* **RECORDS FOR THE EXERCISE**:
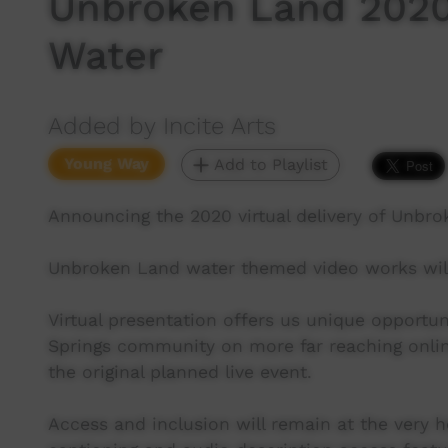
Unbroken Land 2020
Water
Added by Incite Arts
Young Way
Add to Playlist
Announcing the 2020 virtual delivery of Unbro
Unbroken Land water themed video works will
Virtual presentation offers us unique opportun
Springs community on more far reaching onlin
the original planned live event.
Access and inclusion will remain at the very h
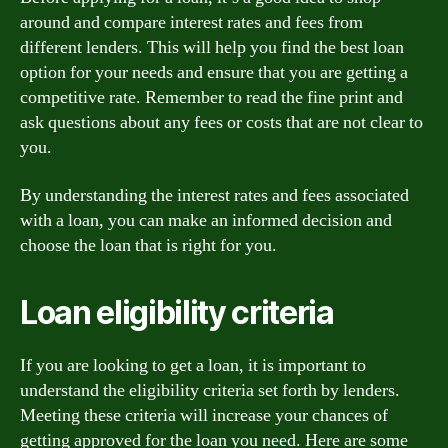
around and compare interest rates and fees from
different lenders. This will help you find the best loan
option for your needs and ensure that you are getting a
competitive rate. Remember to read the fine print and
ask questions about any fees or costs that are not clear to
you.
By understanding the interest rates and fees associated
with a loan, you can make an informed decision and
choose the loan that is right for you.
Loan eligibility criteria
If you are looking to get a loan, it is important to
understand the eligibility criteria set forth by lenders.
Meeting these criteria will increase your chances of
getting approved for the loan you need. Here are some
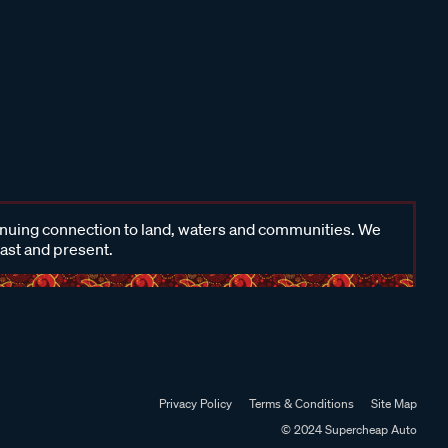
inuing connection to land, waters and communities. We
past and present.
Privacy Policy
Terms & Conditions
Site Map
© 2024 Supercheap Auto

* **TASK OBJECTIVE**: Using the entries above, extract exactly the span from the line with "choose the loan that is right for you." to the line with "getting approved for", both lines included; leave out everything else.

* **WRITTEN RESPONSE**:
choose the loan that is right for you.
Loan eligibility criteria
If you are looking to get a loan, it is important to
understand the eligibility criteria set forth by lenders.
Meeting these criteria will increase your chances of
getting approved for the loan you need. Here are some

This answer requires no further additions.